TEXT BLOCK:
= = = = =

My sister left her BF in August, got a protection order for herself, and one for their mutual child as well. The child at the time was 9 months old, and was appointed a GAL. At the court hearing to request the Full order of protection, the lawyers made the following arrangement:

he was to have no contact with my sister or the child EXCEPT for 4 1/2 hours every saturday, to be supervised by the Franklin county chapter of People Against Domestic Violence (PADV). He was ordered to pay $300 a month child support, starting October 1st, AND he had to pay the $5 per hour per parent for the visitations. The GAL was completely against any visitation for him. They dropped the child protection order, therefore, the GAL no longer represents the baby. (her lawyer did not explain that would happen)

Since that time, he was almost a month behind on his first payment, she got half in the middle of the month and the remainder two days before his next was due. He has yet to pay since then. Although he had 4 1/2 hours a week to visit his daughter, he took only two hours every other week. He would always say he had to work and could only schedule for 2 hours. then usually, every other week, he would call last minute and cancel. He did it so often, the PADV office adjusted the visitation to every other week.

= = = = =

INFORMATION PROVIDED:
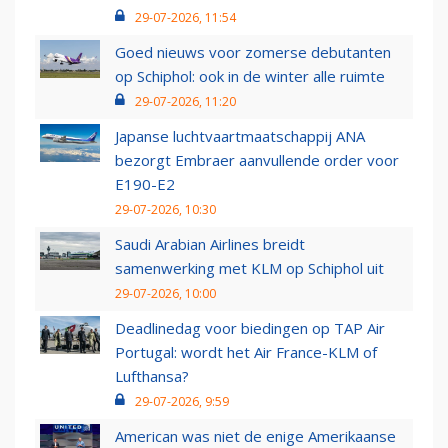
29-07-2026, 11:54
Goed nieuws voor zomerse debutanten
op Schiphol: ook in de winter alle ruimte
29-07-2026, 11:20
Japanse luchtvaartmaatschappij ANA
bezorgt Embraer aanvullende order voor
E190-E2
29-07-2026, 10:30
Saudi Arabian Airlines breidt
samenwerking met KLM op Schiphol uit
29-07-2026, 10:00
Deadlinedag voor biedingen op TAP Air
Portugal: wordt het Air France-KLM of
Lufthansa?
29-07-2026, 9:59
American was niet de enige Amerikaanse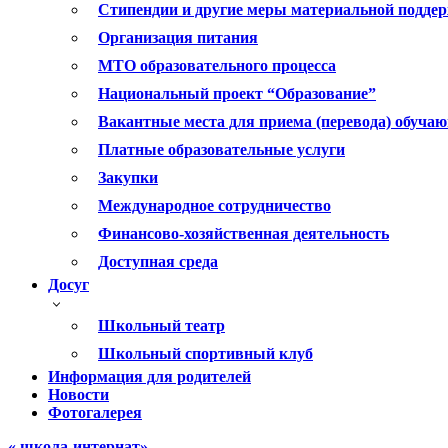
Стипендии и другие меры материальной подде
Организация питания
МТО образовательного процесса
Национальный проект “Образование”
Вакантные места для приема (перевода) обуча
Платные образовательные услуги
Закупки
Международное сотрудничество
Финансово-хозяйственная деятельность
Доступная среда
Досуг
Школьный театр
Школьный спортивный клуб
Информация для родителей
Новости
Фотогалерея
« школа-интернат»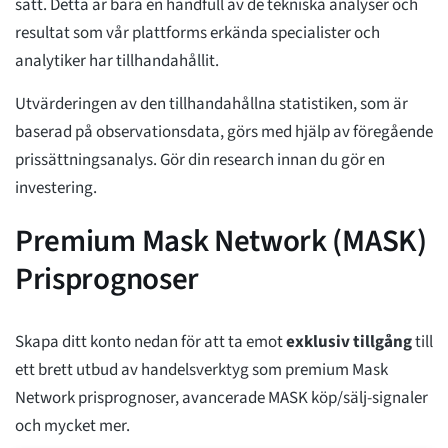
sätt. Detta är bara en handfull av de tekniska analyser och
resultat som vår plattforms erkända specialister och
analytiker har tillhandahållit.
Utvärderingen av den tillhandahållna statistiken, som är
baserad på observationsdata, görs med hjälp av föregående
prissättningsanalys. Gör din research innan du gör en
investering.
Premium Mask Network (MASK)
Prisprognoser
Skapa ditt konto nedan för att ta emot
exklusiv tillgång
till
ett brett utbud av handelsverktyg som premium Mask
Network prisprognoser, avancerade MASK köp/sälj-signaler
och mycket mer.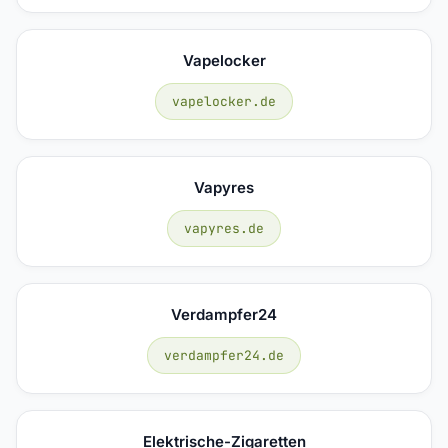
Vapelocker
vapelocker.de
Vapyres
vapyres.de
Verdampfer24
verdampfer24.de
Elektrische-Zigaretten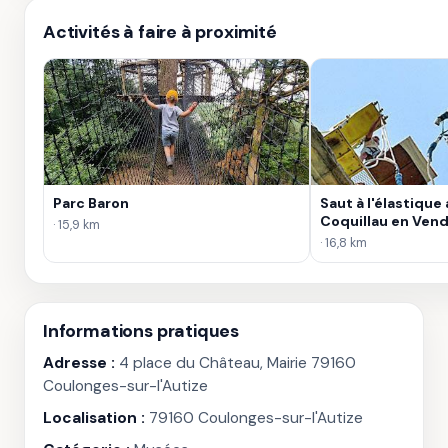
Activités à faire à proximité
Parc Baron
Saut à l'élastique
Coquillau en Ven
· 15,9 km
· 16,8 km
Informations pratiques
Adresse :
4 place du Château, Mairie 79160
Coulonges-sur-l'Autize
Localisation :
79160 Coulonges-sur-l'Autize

= = = = =

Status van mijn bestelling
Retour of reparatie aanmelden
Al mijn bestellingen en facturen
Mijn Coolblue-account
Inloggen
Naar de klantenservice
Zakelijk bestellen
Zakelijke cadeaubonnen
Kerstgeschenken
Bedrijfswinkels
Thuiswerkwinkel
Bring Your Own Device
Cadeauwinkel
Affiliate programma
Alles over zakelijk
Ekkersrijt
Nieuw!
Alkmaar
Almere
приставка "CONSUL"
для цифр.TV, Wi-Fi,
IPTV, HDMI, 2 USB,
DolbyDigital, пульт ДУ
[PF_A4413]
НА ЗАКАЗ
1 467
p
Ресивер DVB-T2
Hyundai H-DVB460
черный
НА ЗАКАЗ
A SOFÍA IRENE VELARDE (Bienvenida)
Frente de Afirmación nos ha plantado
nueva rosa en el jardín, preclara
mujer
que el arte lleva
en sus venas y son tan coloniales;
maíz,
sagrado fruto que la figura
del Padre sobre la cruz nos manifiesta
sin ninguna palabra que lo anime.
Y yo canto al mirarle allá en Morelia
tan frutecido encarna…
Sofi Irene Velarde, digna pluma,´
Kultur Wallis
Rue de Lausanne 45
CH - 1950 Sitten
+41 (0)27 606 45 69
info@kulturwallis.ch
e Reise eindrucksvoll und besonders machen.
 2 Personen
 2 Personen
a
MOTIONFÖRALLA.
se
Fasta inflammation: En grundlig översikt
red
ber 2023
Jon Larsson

= = = = =

TASKS TO PERFORM:
(1) In the account of the protection order, why did the PADV office change the visitation to every other week? Answer in one to three sentences.
(2) Reproduce the part of the protection order account from "he was to have" to "that would happen)".

ANSWERS TO THE EXERCISE:
(1) He called at the last minute to cancel so often that the PADV office adjusted the visitation to every other week.

(2)
he was to have no contact with my sister or the child EXCEPT for 4 1/2 hours every saturday, to be supervised by the Franklin county chapter of People Against Domestic Violence (PADV). He was ordered to pay $300 a month child support, starting October 1st, AND he had to pay the $5 per hour per parent for the visitations. The GAL was completely against any visitation for him. They dropped the child protection order, therefore, the GAL no longer represents the baby. (her lawyer did not explain that would happen)